— Work to be completed —
Restate the records in full, keeping every word as it is.

BEGIN Entries shown

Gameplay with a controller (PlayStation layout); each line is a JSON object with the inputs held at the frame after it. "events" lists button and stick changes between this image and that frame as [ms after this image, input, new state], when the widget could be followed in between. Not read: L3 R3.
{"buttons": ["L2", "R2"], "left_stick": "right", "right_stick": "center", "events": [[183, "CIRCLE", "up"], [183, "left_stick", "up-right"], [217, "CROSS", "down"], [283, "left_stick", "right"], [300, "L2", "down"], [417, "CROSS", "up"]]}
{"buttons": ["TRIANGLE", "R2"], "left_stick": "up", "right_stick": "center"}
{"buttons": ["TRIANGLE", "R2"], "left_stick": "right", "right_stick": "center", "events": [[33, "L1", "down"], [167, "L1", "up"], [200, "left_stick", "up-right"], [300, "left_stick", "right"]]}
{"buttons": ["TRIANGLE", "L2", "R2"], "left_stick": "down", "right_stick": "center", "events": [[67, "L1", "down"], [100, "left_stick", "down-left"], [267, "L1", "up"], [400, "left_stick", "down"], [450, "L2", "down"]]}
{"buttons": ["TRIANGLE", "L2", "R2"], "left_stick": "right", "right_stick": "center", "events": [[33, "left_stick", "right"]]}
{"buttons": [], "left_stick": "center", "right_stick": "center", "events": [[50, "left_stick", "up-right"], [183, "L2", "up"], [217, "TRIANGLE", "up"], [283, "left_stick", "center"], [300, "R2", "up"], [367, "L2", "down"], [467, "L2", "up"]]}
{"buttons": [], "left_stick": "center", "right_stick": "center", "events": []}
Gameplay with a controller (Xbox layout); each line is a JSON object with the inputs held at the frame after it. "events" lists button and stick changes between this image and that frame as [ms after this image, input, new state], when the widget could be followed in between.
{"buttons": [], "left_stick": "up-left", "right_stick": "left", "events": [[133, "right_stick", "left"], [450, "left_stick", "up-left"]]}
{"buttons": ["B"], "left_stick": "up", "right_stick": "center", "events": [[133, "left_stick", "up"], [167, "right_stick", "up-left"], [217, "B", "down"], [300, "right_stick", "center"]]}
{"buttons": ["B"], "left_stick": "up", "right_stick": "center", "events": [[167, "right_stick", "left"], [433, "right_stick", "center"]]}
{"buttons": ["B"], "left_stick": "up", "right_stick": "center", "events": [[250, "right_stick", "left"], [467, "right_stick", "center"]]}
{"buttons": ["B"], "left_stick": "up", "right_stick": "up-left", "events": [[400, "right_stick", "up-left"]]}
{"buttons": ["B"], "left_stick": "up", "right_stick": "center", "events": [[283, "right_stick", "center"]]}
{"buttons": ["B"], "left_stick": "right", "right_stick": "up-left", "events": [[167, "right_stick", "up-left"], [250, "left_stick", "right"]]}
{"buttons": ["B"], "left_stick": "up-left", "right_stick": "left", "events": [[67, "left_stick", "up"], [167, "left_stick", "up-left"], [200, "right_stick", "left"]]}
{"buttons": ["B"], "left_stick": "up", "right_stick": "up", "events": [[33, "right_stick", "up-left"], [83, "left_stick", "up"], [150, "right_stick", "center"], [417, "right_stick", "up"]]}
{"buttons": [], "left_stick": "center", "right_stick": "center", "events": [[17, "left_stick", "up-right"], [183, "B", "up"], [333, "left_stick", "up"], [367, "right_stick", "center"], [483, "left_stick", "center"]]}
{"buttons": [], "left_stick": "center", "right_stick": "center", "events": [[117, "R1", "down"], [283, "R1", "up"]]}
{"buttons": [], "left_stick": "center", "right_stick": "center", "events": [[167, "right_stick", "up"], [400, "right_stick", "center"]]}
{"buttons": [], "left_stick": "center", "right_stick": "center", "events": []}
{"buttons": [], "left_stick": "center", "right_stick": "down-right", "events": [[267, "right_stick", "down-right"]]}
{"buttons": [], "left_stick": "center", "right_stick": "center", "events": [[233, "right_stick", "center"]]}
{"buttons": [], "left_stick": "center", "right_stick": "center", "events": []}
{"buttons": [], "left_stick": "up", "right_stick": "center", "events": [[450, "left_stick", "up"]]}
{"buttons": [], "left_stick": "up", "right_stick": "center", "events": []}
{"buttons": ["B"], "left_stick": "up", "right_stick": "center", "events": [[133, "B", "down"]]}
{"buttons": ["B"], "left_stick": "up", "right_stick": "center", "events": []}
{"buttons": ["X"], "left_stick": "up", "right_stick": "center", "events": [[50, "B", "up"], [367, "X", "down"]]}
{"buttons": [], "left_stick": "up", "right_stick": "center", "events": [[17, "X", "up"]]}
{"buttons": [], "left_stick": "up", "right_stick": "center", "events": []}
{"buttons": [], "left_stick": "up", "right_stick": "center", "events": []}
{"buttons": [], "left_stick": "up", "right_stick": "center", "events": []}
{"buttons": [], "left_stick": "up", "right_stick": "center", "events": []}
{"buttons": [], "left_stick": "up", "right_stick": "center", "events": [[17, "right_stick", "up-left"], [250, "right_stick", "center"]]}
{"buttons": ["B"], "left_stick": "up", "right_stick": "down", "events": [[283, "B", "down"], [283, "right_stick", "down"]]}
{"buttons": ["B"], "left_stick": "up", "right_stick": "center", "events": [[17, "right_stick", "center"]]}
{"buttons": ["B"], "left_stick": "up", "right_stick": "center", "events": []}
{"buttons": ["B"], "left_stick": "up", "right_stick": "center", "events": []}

END Entries shown

— Result —
Gameplay with a controller (PlayStation layout); each line is a JSON object with the inputs held at the frame after it. "events" lists button and stick changes between this image and that frame as [ms after this image, input, new state], when the widget could be followed in between. Not read: L3 R3.
{"buttons": ["L2", "R2"], "left_stick": "right", "right_stick": "center", "events": [[183, "CIRCLE", "up"], [183, "left_stick", "up-right"], [217, "CROSS", "down"], [283, "left_stick", "right"], [300, "L2", "down"], [417, "CROSS", "up"]]}
{"buttons": ["TRIANGLE", "R2"], "left_stick": "up", "right_stick": "center"}
{"buttons": ["TRIANGLE", "R2"], "left_stick": "right", "right_stick": "center", "events": [[33, "L1", "down"], [167, "L1", "up"], [200, "left_stick", "up-right"], [300, "left_stick", "right"]]}
{"buttons": ["TRIANGLE", "L2", "R2"], "left_stick": "down", "right_stick": "center", "events": [[67, "L1", "down"], [100, "left_stick", "down-left"], [267, "L1", "up"], [400, "left_stick", "down"], [450, "L2", "down"]]}
{"buttons": ["TRIANGLE", "L2", "R2"], "left_stick": "right", "right_stick": "center", "events": [[33, "left_stick", "right"]]}
{"buttons": [], "left_stick": "center", "right_stick": "center", "events": [[50, "left_stick", "up-right"], [183, "L2", "up"], [217, "TRIANGLE", "up"], [283, "left_stick", "center"], [300, "R2", "up"], [367, "L2", "down"], [467, "L2", "up"]]}
{"buttons": [], "left_stick": "center", "right_stick": "center", "events": []}
Gameplay with a controller (Xbox layout); each line is a JSON object with the inputs held at the frame after it. "events" lists button and stick changes between this image and that frame as [ms after this image, input, new state], when the widget could be followed in between.
{"buttons": [], "left_stick": "up-left", "right_stick": "left", "events": [[133, "right_stick", "left"], [450, "left_stick", "up-left"]]}
{"buttons": ["B"], "left_stick": "up", "right_stick": "center", "events": [[133, "left_stick", "up"], [167, "right_stick", "up-left"], [217, "B", "down"], [300, "right_stick", "center"]]}
{"buttons": ["B"], "left_stick": "up", "right_stick": "center", "events": [[167, "right_stick", "left"], [433, "right_stick", "center"]]}
{"buttons": ["B"], "left_stick": "up", "right_stick": "center", "events": [[250, "right_stick", "left"], [467, "right_stick", "center"]]}
{"buttons": ["B"], "left_stick": "up", "right_stick": "up-left", "events": [[400, "right_stick", "up-left"]]}
{"buttons": ["B"], "left_stick": "up", "right_stick": "center", "events": [[283, "right_stick", "center"]]}
{"buttons": ["B"], "left_stick": "right", "right_stick": "up-left", "events": [[167, "right_stick", "up-left"], [250, "left_stick", "right"]]}
{"buttons": ["B"], "left_stick": "up-left", "right_stick": "left", "events": [[67, "left_stick", "up"], [167, "left_stick", "up-left"], [200, "right_stick", "left"]]}
{"buttons": ["B"], "left_stick": "up", "right_stick": "up", "events": [[33, "right_stick", "up-left"], [83, "left_stick", "up"], [150, "right_stick", "center"], [417, "right_stick", "up"]]}
{"buttons": [], "left_stick": "center", "right_stick": "center", "events": [[17, "left_stick", "up-right"], [183, "B", "up"], [333, "left_stick", "up"], [367, "right_stick", "center"], [483, "left_stick", "center"]]}
{"buttons": [], "left_stick": "center", "right_stick": "center", "events": [[117, "R1", "down"], [283, "R1", "up"]]}
{"buttons": [], "left_stick": "center", "right_stick": "center", "events": [[167, "right_stick", "up"], [400, "right_stick", "center"]]}
{"buttons": [], "left_stick": "center", "right_stick": "center", "events": []}
{"buttons": [], "left_stick": "center", "right_stick": "down-right", "events": [[267, "right_stick", "down-right"]]}
{"buttons": [], "left_stick": "center", "right_stick": "center", "events": [[233, "right_stick", "center"]]}
{"buttons": [], "left_stick": "center", "right_stick": "center", "events": []}
{"buttons": [], "left_stick": "up", "right_stick": "center", "events": [[450, "left_stick", "up"]]}
{"buttons": [], "left_stick": "up", "right_stick": "center", "events": []}
{"buttons": ["B"], "left_stick": "up", "right_stick": "center", "events": [[133, "B", "down"]]}
{"buttons": ["B"], "left_stick": "up", "right_stick": "center", "events": []}
{"buttons": ["X"], "left_stick": "up", "right_stick": "center", "events": [[50, "B", "up"], [367, "X", "down"]]}
{"buttons": [], "left_stick": "up", "right_stick": "center", "events": [[17, "X", "up"]]}
{"buttons": [], "left_stick": "up", "right_stick": "center", "events": []}
{"buttons": [], "left_stick": "up", "right_stick": "center", "events": []}
{"buttons": [], "left_stick": "up", "right_stick": "center", "events": []}
{"buttons": [], "left_stick": "up", "right_stick": "center", "events": []}
{"buttons": [], "left_stick": "up", "right_stick": "center", "events": [[17, "right_stick", "up-left"], [250, "right_stick", "center"]]}
{"buttons": ["B"], "left_stick": "up", "right_stick": "down", "events": [[283, "B", "down"], [283, "right_stick", "down"]]}
{"buttons": ["B"], "left_stick": "up", "right_stick": "center", "events": [[17, "right_stick", "center"]]}
{"buttons": ["B"], "left_stick": "up", "right_stick": "center", "events": []}
{"buttons": ["B"], "left_stick": "up", "right_stick": "center", "events": []}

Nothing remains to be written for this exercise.